Moved accordingly, and, on Question, Motion agreed to.

[The Sitting was suspended from 8.31 to 8.36 p.m.]

Nationality, Immigration and Asylum Bill

House again in Committee on Clause 124.

[Amendments Nos. 238ZGB and 238ZGC not moved.]

Lord Thomas of Gresford moved Amendment No. 238ZGD:


The noble Lord said: In moving Amendment No. 238ZGD, I shall also speak to Amendments Nos. 238ZGE to 238ZGH.

It is possible to be tried in this country for a limited number of serious offences that have been committed abroad—murder, piracy, genocide and other offences of that type of seriousness come to mind. However, those are criminal offences against the law of this country and are so defined and determined; extra-territorial jurisdiction is given by the law of this country. I do not know of any law that makes it a criminal offence in this country to contravene the law of another country. I may be wrong about that; there may be some regulatory offence that I have never heard of. However, so far as I know, this is the first time that there has been an attempt to make into a criminal offence the contravention of a law elsewhere.

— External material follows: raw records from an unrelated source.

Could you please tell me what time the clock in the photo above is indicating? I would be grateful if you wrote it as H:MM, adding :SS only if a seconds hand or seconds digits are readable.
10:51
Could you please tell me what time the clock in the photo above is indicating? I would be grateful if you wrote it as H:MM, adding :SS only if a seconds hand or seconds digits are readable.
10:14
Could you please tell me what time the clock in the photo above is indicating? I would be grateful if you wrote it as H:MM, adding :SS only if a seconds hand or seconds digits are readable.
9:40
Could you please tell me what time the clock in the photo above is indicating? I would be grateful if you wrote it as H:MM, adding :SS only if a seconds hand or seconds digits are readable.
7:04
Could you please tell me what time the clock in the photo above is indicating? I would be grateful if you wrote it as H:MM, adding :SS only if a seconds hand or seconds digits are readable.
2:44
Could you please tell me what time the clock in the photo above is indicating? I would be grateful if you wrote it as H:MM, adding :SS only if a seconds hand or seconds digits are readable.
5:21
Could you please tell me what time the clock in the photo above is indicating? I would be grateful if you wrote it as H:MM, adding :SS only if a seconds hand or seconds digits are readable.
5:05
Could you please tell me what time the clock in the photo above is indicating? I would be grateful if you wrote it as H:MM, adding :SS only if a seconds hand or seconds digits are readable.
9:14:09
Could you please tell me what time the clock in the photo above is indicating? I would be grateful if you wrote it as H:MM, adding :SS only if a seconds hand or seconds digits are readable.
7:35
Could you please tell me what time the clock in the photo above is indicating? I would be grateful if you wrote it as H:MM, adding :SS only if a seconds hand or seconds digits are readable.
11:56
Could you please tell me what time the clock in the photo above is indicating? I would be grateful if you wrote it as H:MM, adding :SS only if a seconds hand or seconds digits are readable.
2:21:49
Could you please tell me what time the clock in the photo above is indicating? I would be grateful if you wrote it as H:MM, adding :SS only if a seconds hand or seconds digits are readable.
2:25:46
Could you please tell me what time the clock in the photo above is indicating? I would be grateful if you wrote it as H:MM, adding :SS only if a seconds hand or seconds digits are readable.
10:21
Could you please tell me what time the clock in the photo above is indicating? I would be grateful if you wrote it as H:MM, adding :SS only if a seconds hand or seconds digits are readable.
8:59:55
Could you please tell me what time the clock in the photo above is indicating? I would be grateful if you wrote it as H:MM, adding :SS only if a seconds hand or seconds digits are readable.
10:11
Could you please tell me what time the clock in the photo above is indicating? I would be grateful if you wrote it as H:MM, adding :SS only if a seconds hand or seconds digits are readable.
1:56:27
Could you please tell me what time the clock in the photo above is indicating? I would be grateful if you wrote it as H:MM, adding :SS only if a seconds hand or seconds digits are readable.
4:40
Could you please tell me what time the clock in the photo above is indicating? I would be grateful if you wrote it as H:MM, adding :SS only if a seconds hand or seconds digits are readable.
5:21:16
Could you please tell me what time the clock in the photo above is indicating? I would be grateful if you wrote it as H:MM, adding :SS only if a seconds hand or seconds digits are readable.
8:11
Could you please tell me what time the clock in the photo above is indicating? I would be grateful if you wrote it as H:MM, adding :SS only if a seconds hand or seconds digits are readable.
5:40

I am also familiar with extradition proceedings when a foreign government request the return of an alleged offender. In such proceedings it is common that certificates of the law of the foreign country are provided, usually by an acknowledged expert in that law. However, extradition proceedings are in respect of trials and offences that are ultimately dealt with by the requesting country, and they are always subject to the principle of "specialty", which means that the conduct complained of must also be a criminal offence in this country.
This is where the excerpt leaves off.